Arte e impresa: verso la fine del progetto Art for Business

Quale scambio si attiva tra chi può contare su un lungo percorso alle spalle e chi si deve ancora affacciare al mondo del lavoro? Questa è la domanda a cui vuol dare una risposta il progetto Art for Business Mentorship.

Vi abbiamo parlato nelle settimane passate del Progetto Art For Business Mentorship, ma in questa occasione vogliamo vedere a che punto è arrivato grazie all’incontro tra Simonetta Consiglio, direttore Marketing e Comunicazione di Sisal e gli studenti del corso Arte e Impresa della Cattolica, tenuto da Valeria Cantoni, presidente di Art For Business.

Il pomeriggio soleggiato in Cattolica è incominciato attraverso l’auto-presentazione delle due artiste di questa edizione, Michela De Carlo ed Elisabetta Falanga che hanno appunto mostrato il loro punto di partenza e lo sviluppo della loro idea. Michela si sta concentrando su una forma di arte partecipativa, partendo dallo studio sui blocchi di marmo per arrivare a creare, grazie all’uso delle nuove tecnologie, un’opera d’arte che sia per tutti e di tutti. I visitatori infatti, parteciperanno attivamente alla costruzione dell’opera attraverso la proiezione di parti del corpo, per arrivare a modificare di volta in volta l’esperienza-opera d’arte che avranno di fronte.

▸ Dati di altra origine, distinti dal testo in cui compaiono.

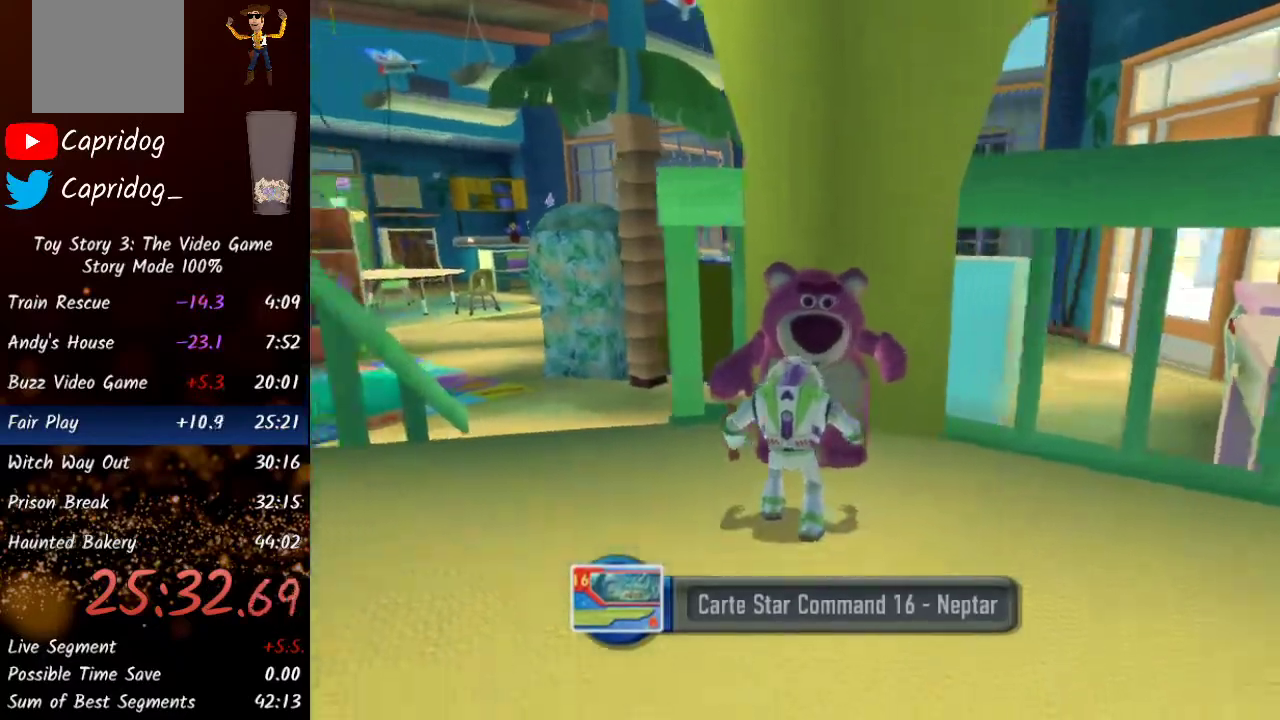
{"buttons": [], "left_stick": "center", "right_stick": "center", "events": [[250, "right_stick", "center"]]}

Elisabetta invece ha mostrato il processo di creazione che si fonda sull’idea di indagare le suole delle scarpe dei malati; il loro modo quindi di mettersi in comunicazione con il mondo circostante attraverso il suolo, la terra.

Dopo mesi di studio e confronto con l’altra artista e i Maestri, sta per prendere forma una stanza di vetro divisa a metà, una parte terrena in alto, e una parte in cui attraverso il terreno passerà la luce creando una serie di giochi luminosi. La stanza del malato sarà sia asettica e desertica che fatta di lingue di luce.

Le due artiste si sono affidate all’esperienza di Marco Ghezzi e Paolo Rosa per far volare le loro idee, per dare forma e consistenza ai loro progetti in un mondo in cui spesso è l’artista che si auto organizza e autofinanzia le proprie opere. Quando si esce dal mondo delle Accademie e delle Scuole, gli artisti devono confrontarsi con l’impresa per poter fare arte e le dinamiche sono a volte complicate e sofferte. Il progetto Art For Business Mentorship, pone al centro del percorso i problemi da affrontare, le dinamiche da sviscerare affinché l’arte possa non solo essere idea ma soprattutto  fattibilità-sostenibilità e incontro.

Simonetta Consiglio, in questa ottica, racconta di come anche in azienda sia sempre più importante avere un’apertura per le relazioni ma anche determinazione, curiosità e forza. L’organizzazione e la tecnica sono due argomenti che vanno sempre ricercati, così come il saper progettare, programmare e identificare gli ostacoli. Ha rimandato alla sua esperienza all’estero e a come, sia la creatività che le doti di programmazione e analisi l’abbiano portata a raggiungere degli ottimi livelli in azienda.

Come nell’arte, per fare impresa, è necessario fare esperienze diversificate e sviluppare tecnica e metodo mantenendosi flessibili.

Sisal crede molto nella contaminazione delle sensibilità e nell’arte e su questi temi, laddove possibile, coinvolge anche  i dipendenti, come con il progetto “A teatro con Sisal” in collaborazione col  Piccolo Teatro.

“Il presupposto alla base della responsabilità sociale è la volontà di tendere ad uno sviluppo sostenibile nella direzione più ampia di sviluppo economico e sociale in grado di generare valore diffuso per tutti gli stakeholders. L’obiettivo dell’azienda resta comunque quello di generare profitto ma crediamo che, in un piano di lungo termine, non ci sia profittabilità senza sostenibilità” sostiene Simonetta Consiglio.

Le due artiste di Art For Business stanno vivendo in questi sei mesi dinamiche molto simili a quelle che si possono avere in azienda ovvero produrre idee ma anche portarle a compimento affrontando problemi legali, economici o a livello di fattibilità. Il capo d’azienda dall’altro lato può essere pensato e definito come un mentore, che guida, pone problemi, a volte è severo ma che sa cambiare lo stile delle idee progettuali al fine di condurle alla loro piena realizzazione.

Non ci resta che aspettare, quindi, la presentazione definitiva dei progetti, vi aggiorneremo presto!